這甄應(yīng)嘉真會說話,那邵元顯也不干人后,忙站起身對著水溶恭敬道:“稟王爺,小人邵元顯,友忠兄所言亦是我等心聲,我等都是大華子民,為君父分憂解難是我等分內(nèi)之事,萬不敢落于人后。”其他幾個商會的會長也忙起身表忠心。
一時間,在座眾人均紛紛表明姿態(tài)。
水溶心中暗笑“這些商人,都是極會做人,聞弦歌而知雅意,自己只用輕輕一點(diǎn),立馬就明白了其中深意。甄應(yīng)嘉和邵元顯也是倆滑頭,一個聲稱太上皇和皇上,把為二圣解憂掛在嘴上;一個嘴里言必稱為君父解憂,這個君父把太上皇和皇上不都算上了。”
薛汝盛坐在金陵商會那一桌也是暗自感嘆這甄應(yīng)嘉和邵元顯的老奸巨猾,看來明白人可不止他一個。只有薛蟠坐在旁邊,滿心歡喜地看著北靜王與這些人談笑風(fēng)生,雖插不上話,但見北靜王一句話在座的各位都起身滿是附和,心中想著若他日北靜王成了他妹夫,自己豈不成了皇親國戚,到時誰還敢看不起他薛文起(薛蟠字)。
水溶見差不多了,話鋒一轉(zhuǎn)又道:“在座各位的忠心,本王都看到了,回京后也會向二圣稟明。各位也知我大華這幾年來多災(zāi)多難,本王也不瞞各位,不說天災(zāi)人禍,光是外敵群狼環(huán)伺就讓朝廷焦頭爛額。北面的蒙古蠢蠢欲動,西北的韃靼不安一隅,江南的倭寇肆無忌憚燒殺搶掠,內(nèi)里西南土司也是紛爭不斷,可謂內(nèi)憂外患聚于一身。這種情況下,若是再有些人里通外鬼,那我大華真就兇多吉少了。對于這些禍國殃民,勾結(jié)外敵的下作小人,本王決不手軟,甭管他是什么高官顯貴,豪商巨賈,一旦查明通倭,嚴(yán)懲不貸,孫乾就是例子。希望各位引以為鑒,可莫要一時糊涂走上了不歸路,到時候,可別怪本王不講情面。”
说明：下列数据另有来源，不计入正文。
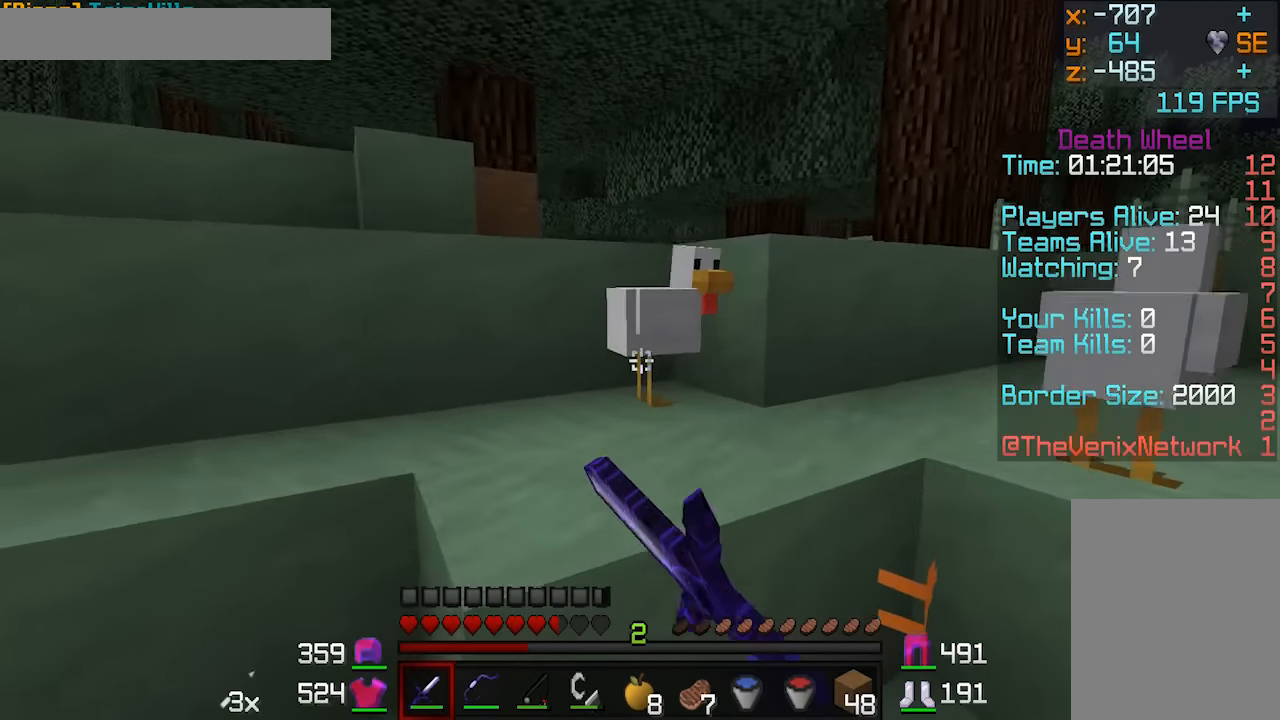
{"keys": ["a", "w"], "mouse": ["left"], "events": [[34, "mouse_left", "down"], [134, "mouse_left", "up"], [184, "mouse_left", "down"], [234, "a", "down"], [284, "mouse_left", "up"], [334, "mouse_left", "down"], [434, "mouse_left", "up"], [484, "mouse_left", "down"]]}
眾人見水溶語氣轉(zhuǎn)冷,目中寒冰,臉色說變就變,都有些噤若寒蟬,連忙都道“不敢,不敢。”直到這會,眾人才把那個狙殺倭寇,覆滅孫家的北靜王對上號。
見鎮(zhèn)住了眾人,水溶又是一笑,接著道:“本王也相信在座的各位大多數(shù)都是我大華的好兒郎,或許有那么兩三個表面忠心不二,私底下卻和倭人暗中眉來眼去的害群之馬。若是有,本王勸他最好早點(diǎn)跟本王交代,若是能及早回頭,戴罪立功或許還有一條活路,可若是心存僥幸,冥頑不靈,那刀斧加身之時可別怪本王言之不預(yù),你說是不是呀陳日增,陳老板?”
眾人心里正七上八下,忽聽北靜王陡然語音上揚(yáng)提到陳日增,俱是大吃一驚。見北靜王眼神玩味地看著徽州商會那一桌,都轉(zhuǎn)身望去。陳日增本來就讓北靜王幾句話說的心亂如麻,恨不得年會早點(diǎn)結(jié)束。驟然間聽北靜王提及自己,嚇了一跳。見眾人都盯著自己,強(qiáng)裝鎮(zhèn)靜起身回道:“王爺所言甚是,甚是。”
水溶冷笑一聲,大聲喝道:“大膽,好你個不知死活的陳日增,冥頑不靈,真是不見棺材不掉淚,來人!”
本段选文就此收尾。